◆ JOB A ◆
Check each statement against the passage on white tears below, answering yes or no and quoting the words that decide it: (i) a recent social survey found that 55 percent of whites believed white people face systemic racism; (ii) the passage calls white fragility merely a defensive mechanism; (iii) one woman DiAngelo encountered claimed she might be having a stroke.
◆ JOB B ◆
Pick up the passage on white tears below right after its last sentence and keep writing it.

[Begin EXTRACT]

White tears is a term that refers to the manner in which crying is used as a defense mechanism. Instead of focusing on the issue of systemic racism and your own complicity in it, there is a show of emotion.
Read on to see how white tears are used and why they are a distraction.
White Fragility: Saving Face With White Tears and Emotion
White people lose face from these challenges, because they believe (incorrectly) that they are being attacked personally. In situations where myths of meritocracy are being challenged (as in a discussion of how white people benefit from racially biased hiring decisions, for example), white people may also feel that their sense of having “earned” their position is being called into question. They respond with white tears and white emotion.
Unable to reconcile these challenges with their belief that they are good people, white people retreat into white fragility, which helps them save face. Many even use the language of violence to describe what they’re feeling when confronted with examples of their own racism, claiming that they feel “assaulted” or “traumatized.” One woman DiAngelo encountered even claimed that she might be suffering a heart attack after hearing that an anecdote she relayed was racially problematic. This woman was saying that even the mere discussion of racism could result in her death.
Some white people even cling to the idea that it is actually white people who face systemic racism rather than people of color (distressingly, a recent social survey found that 55 percent of whites believed this).
A Mechanism of Control
But we should not make the mistake of characterizing white fragility as merely a defensive mechanism. Rather, white fragility is a powerful means of reinforcing white supremacy and shutting down any challenges to it by people of color.
By casting the white person in the discussion as the victim, white fragility enables white people to command social resources of time and attention. For example, a white woman brought to tears, or white tears, after being forced to confront her complicity in systemic racism might compel other people (even people of color) to comfort and reassure her that she isn’t racist.
Or, a white man who reacts angrily and defensively in the same situation will similarly refocus the attention on his angry and bombastic reaction. These tactics draw attention away from the discussion of systemic racism, shut down potential challenges to it, and make white concerns and white anxieties the focus.
Being able to set the terms of discussion, and define what is and is not acceptable, is itself a powerful manifestation of white privilege. White fragility demands that people of color as a means of social, emotional, economic, and even physical survival walk a constant tightrope around their white colleagues and neighbors. The cumulative effect of white fragility is to discourage people of color from challenging white supremacy by dramatically raising the emotional costs of doing so.

[End EXTRACT]
[Begin PROVIDED MATERIAL]

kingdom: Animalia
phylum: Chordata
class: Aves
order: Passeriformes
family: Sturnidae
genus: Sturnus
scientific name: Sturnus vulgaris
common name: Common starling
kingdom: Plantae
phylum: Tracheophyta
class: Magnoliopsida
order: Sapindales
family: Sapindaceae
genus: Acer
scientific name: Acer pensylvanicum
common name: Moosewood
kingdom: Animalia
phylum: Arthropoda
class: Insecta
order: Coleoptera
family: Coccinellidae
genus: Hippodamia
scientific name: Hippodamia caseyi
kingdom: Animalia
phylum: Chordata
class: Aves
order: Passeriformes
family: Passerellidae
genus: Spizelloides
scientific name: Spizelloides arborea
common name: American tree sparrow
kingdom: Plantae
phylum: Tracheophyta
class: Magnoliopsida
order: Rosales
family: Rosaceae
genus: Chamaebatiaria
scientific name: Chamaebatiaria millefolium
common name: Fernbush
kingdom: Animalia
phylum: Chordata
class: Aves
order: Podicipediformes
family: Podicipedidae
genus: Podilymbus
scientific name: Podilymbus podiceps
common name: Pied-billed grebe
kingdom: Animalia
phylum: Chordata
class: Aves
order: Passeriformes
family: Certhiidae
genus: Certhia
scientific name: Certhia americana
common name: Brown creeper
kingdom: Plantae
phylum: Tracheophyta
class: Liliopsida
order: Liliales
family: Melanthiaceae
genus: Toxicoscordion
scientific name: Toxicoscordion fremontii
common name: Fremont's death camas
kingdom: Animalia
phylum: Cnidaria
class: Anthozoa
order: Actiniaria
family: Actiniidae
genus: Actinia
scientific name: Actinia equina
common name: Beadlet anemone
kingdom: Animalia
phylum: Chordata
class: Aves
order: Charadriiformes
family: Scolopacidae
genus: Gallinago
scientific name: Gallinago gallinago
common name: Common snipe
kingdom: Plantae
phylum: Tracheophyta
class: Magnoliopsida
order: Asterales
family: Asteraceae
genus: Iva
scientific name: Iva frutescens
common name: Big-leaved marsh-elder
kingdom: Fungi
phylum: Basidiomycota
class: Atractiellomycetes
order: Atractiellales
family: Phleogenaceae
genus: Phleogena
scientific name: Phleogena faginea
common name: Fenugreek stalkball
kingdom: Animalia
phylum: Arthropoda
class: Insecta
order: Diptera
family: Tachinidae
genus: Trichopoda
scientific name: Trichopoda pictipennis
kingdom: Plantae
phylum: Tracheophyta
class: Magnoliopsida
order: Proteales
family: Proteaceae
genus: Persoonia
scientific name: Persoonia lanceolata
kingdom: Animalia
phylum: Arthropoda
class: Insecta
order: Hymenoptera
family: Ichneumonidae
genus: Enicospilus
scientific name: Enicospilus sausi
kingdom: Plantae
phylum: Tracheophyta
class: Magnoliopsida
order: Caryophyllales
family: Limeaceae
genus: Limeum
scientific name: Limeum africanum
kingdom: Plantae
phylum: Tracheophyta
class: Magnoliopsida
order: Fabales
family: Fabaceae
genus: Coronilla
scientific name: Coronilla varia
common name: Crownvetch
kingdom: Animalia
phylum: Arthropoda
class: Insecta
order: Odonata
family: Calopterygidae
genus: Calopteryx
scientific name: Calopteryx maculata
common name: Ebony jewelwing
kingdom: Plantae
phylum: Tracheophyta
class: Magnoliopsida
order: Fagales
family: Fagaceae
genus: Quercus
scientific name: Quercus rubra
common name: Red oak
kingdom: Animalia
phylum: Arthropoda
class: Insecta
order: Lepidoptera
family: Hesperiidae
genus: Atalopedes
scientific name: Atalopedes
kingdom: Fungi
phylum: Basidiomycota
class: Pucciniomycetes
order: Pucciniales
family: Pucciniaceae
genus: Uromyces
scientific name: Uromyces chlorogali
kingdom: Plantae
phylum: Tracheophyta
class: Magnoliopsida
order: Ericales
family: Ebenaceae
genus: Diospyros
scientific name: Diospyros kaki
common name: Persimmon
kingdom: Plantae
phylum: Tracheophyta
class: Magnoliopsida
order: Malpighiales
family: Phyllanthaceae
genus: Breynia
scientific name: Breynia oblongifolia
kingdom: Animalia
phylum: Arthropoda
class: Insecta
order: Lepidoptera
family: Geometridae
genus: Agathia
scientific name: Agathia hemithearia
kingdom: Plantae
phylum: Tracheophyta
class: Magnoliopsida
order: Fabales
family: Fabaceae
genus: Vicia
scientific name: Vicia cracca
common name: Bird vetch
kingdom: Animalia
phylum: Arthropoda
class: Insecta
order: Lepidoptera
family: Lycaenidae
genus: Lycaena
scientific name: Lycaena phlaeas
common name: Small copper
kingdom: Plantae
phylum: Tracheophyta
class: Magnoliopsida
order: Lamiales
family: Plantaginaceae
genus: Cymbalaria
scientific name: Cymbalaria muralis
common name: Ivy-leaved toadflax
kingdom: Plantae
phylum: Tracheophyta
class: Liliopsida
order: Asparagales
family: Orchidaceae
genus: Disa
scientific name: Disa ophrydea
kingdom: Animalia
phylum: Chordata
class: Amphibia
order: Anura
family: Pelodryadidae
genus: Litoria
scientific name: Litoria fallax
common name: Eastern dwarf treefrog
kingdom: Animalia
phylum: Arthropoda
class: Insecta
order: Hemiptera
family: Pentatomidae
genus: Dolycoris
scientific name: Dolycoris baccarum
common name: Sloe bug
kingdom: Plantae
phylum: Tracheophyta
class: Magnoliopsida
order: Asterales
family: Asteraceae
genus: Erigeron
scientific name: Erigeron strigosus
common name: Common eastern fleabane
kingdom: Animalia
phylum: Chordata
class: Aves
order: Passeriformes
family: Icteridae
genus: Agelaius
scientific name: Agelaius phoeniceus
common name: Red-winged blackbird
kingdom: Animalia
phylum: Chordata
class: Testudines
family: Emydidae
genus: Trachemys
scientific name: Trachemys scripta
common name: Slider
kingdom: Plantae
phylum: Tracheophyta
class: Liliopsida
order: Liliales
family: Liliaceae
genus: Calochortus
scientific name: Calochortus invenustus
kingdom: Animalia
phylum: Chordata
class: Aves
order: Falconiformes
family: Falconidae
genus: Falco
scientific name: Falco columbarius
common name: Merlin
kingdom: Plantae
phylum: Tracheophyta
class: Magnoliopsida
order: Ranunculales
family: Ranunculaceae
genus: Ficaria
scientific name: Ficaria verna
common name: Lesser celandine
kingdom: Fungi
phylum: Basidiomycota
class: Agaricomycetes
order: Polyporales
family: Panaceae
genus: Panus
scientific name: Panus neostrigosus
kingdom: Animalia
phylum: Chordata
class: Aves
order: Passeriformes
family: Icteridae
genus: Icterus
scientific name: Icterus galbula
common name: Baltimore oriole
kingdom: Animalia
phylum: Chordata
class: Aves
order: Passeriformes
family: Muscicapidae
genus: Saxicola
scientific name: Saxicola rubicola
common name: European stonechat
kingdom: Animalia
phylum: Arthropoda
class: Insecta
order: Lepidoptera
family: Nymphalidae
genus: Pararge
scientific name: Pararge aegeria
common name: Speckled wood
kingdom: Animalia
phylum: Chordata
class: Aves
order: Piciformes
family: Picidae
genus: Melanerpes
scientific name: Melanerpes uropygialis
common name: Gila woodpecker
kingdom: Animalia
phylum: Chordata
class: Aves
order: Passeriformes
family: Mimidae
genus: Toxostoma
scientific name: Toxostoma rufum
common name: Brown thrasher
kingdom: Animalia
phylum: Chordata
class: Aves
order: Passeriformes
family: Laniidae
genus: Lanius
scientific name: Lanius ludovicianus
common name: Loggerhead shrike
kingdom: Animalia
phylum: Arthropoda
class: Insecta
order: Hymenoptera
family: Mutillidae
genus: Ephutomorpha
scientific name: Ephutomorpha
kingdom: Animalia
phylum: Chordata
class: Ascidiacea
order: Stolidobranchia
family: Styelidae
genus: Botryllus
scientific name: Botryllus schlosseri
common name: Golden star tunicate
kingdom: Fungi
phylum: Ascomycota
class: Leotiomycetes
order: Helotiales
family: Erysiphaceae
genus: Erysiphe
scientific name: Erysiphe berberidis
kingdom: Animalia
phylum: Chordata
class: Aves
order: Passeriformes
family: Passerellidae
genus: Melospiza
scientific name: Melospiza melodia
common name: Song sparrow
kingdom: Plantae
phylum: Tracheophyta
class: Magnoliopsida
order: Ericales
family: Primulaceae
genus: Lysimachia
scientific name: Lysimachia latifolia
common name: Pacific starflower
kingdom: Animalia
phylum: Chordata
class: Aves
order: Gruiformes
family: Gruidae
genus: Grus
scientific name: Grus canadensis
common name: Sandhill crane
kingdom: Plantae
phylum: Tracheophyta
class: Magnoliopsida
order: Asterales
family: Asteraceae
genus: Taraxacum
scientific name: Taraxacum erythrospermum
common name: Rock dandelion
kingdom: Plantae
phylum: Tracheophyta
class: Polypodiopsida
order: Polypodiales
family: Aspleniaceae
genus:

[End PROVIDED MATERIAL]

◆ TASK ANSWER A ◆
(i) Yes: "a recent social survey found that 55 percent of whites believed this"
(ii) No: "we should not make the mistake of characterizing white fragility as merely a defensive mechanism"
(iii) No: "she might be suffering a heart attack"

◆ TASK ANSWER B ◆
One common expression of white fragility, especially on the part of white women, is crying. Author DiAngelo documents several instances during her career as an anti-racist educator in which white women sobbed and broke down upon hearing stories from people of color about their experiences with racism, or hearing about their own culpability for racist outcomes in society. This is white emotion.
While these women no doubt felt that their outbursts of emotion came from a genuine place of solidarity and empathy, it was seldom experienced that way by people of color. To them, the crying was self-indulgent behavior that sucked up the energy in the room and redirected the conversation toward the emotional distress of the crying white woman, not the people of color taking great personal risk in sharing their stories of oppression.
White tears are a powerful manifestation of white fragility, a way of neutralizing or stopping a discussion about racism by transforming it into a conversation about an individual white woman’s hurt feelings.
The trope of a distressed white woman in a racially mixed setting also conjures powerful and traumatic historical memories for people of color, especially black men. During the era of mass lynchings in the late 19th and early 20th centuries, white mobs frequently used the supposed (and often fabricated) threat that black men posed toward white women as a pretext for horrific acts of violence. Thus, black men learned to navigate their role in the racial hierarchy by being especially sensitive to the emotions of white women.
Because of this historical memory, black men often feel they must instinctively minimize white female distress, lest they draw the ire of white men—who see themselves as the protectors of white women and who occupy the dominant position in the gender and racial hierarchies. The crying reinforces this racial hierarchy by placing white comfort and white feelings front and center, thereby justifying white claims to emotional resources, time, and attention.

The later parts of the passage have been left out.